Pseudo-City by D. Harlan Wilson

A Review by Mary Pat Mann

Available at amazon.comPseudo-City
D. Harlan Wilson
2005, Raw Dog Screaming Press

So, I’m reading Pseudo-City and I’m wondering, do I like this? Pseudo-City, or more precisely, Pseudofolliculitis City is not exactly a pleasant place. You would not use your bonus miles to go there. If you were there and you had bonus miles, you would immediately go somewhere else.

In PC (as it’s known to its inhabitants), you might be randomly goosed as you walk down the street, unless someone decides to blow your head off, resulting in fountains of gore cascading over whatever you happened to be standing near at the time. I kid you not.

I’m not sure the author likes women much. The female characters in the stories include bag ladies, whores, Susie-homemaker types who rent themselves out on off-hours, and unnamed fantasy women with whom the equally unnamed first-person narrator has fantasy sex, although this rarely works out well for anyone.

To be fair, he doesn’t think too highly of men, either. In fact, he seems to think the world is filled to the gills with posers, dandies, flâneurs, impostors, hallucinations, and plain old liars. No one is who he says he is, or if he is, then he really isn’t but doesn’t have the mental capacity to realize it yet. Some of the pets were interesting, though. Did I mention that the inhabitants of PC are hair follicles?

I admit, I’m taking a radical approach here. Your postmodern literary reviewer eschews the concept of preference to seek the motherlode of significance. I mean, who cares what I (to the extent we can speak of a unitary “I”) like? The question is, what do the stories tell us about the universe? Culture? Politics? Deconstruction? Fashionable headgear? The answer is, they’re all whacked.

(The author’s name, by the way, is D. Harlan Wilson, although given what this collection of stories suggests about his epistemology, not to mention ontology and phylogeny, whether this bears any resemblance to what’s on his birth certificate is an open question. He seems likely to be a bigger impostor than his characters and could be anything from a reincarnated follower of Vlad the Impaler to a small woodland mammal.)
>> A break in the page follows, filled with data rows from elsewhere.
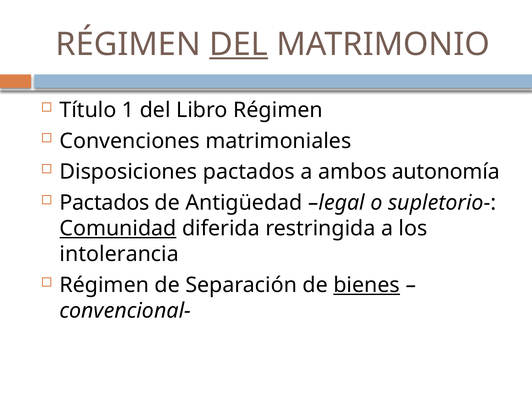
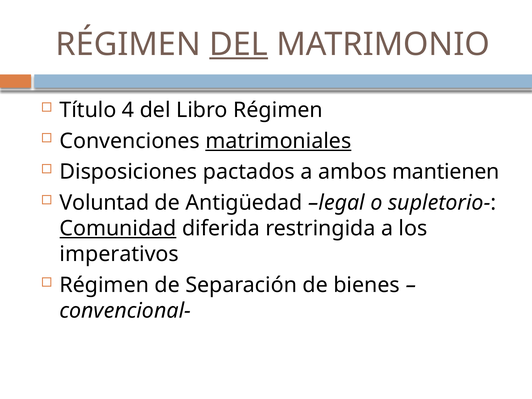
1: 1 -> 4
matrimoniales underline: none -> present
autonomía: autonomía -> mantienen
Pactados at (104, 203): Pactados -> Voluntad
intolerancia: intolerancia -> imperativos
bienes underline: present -> none
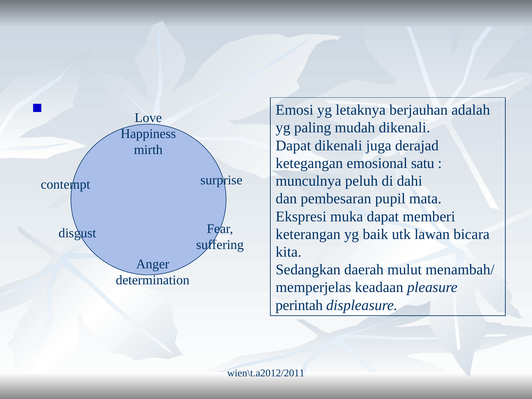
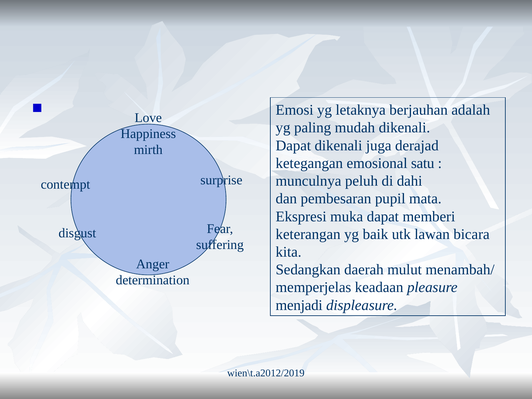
perintah: perintah -> menjadi
wien\t.a2012/2011: wien\t.a2012/2011 -> wien\t.a2012/2019
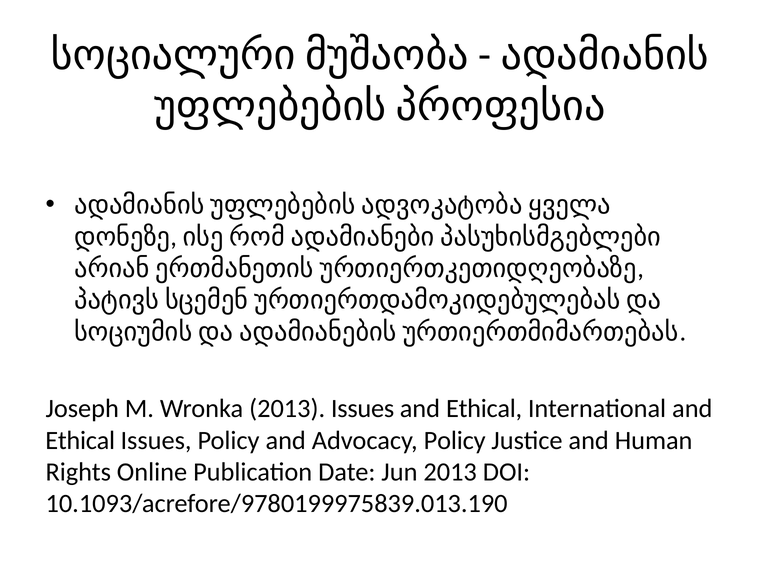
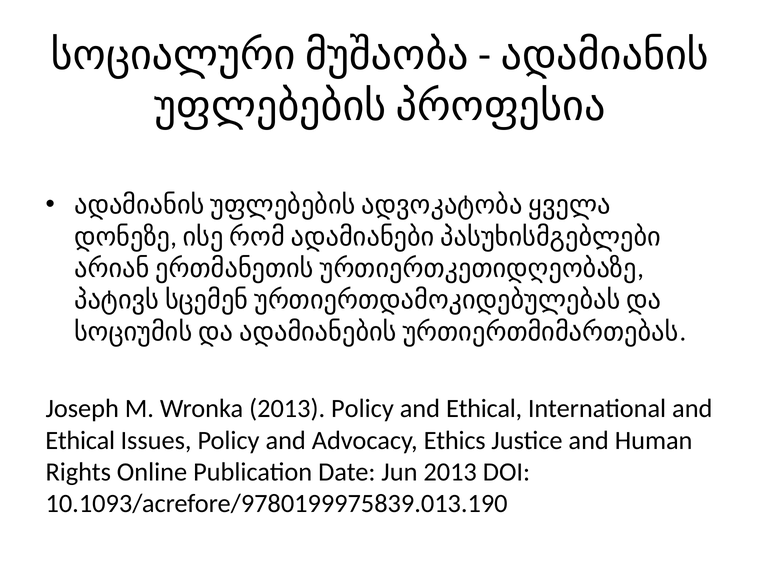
2013 Issues: Issues -> Policy
Advocacy Policy: Policy -> Ethics
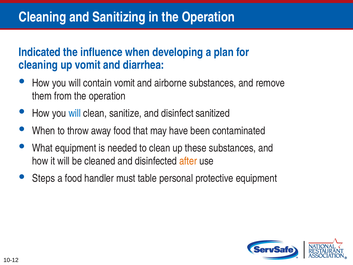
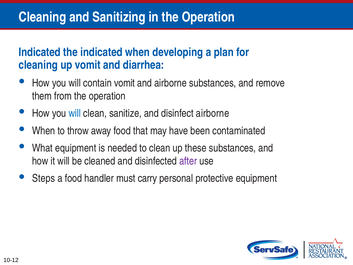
the influence: influence -> indicated
disinfect sanitized: sanitized -> airborne
after colour: orange -> purple
table: table -> carry
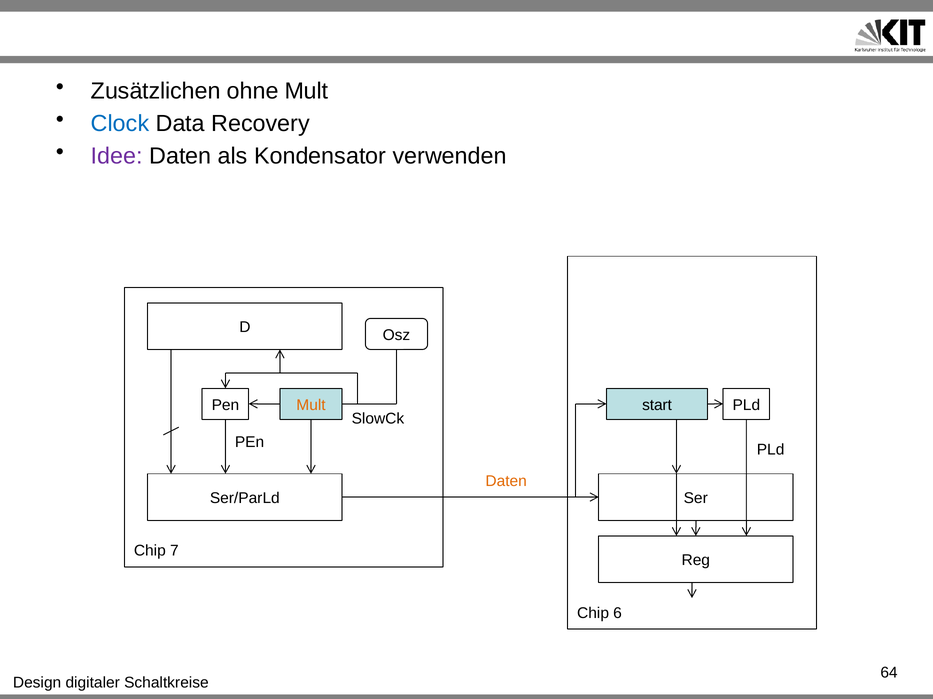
What D. (if I may call him that) does seem to like is words. He has fun with words, making them hop around on the page, getting them organized into lists juxtaposing erudite multisyllabic words with short Anglo-Saxon rude words and pseudo-words sounding like something you might have heard on TV when you were a kid. I suspect he likes Douglas Adams, Terry Prachett, Monty Python, Hunter S. Thompson, graphic novels, and old sci-fi movies. If you like that stuff, too, you’ll probably like Pseudo-City. Check it out.